What is required → Reproduce the rows verbatim, starting at the first row and ending at the line containing "February 2022".

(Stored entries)
______________________________
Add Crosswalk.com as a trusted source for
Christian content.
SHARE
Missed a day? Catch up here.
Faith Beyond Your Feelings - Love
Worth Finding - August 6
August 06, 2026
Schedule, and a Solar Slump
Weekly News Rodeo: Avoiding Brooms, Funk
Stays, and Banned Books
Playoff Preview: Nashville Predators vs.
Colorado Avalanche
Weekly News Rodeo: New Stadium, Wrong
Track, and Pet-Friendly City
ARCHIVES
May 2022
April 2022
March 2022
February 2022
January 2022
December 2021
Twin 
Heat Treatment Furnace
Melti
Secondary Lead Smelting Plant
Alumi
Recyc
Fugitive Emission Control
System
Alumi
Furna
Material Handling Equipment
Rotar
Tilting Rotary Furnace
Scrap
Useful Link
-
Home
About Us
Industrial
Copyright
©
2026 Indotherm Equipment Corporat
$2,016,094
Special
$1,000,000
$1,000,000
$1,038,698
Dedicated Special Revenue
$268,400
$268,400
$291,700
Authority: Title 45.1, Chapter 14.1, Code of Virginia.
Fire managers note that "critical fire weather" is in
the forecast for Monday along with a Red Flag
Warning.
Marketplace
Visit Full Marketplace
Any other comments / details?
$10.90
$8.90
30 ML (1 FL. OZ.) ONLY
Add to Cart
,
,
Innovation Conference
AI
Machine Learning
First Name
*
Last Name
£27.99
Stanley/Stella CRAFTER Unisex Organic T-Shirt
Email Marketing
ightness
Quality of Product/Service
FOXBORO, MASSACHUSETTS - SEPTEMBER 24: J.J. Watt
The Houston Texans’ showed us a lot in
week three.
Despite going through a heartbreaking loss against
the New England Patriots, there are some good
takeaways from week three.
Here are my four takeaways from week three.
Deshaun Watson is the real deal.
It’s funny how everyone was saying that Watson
______________________________
Task response →
Add Crosswalk.com as a trusted source for
Christian content.
SHARE
Missed a day? Catch up here.
Faith Beyond Your Feelings - Love
Worth Finding - August 6
August 06, 2026
Schedule, and a Solar Slump
Weekly News Rodeo: Avoiding Brooms, Funk
Stays, and Banned Books
Playoff Preview: Nashville Predators vs.
Colorado Avalanche
Weekly News Rodeo: New Stadium, Wrong
Track, and Pet-Friendly City
ARCHIVES
May 2022
April 2022
March 2022
February 2022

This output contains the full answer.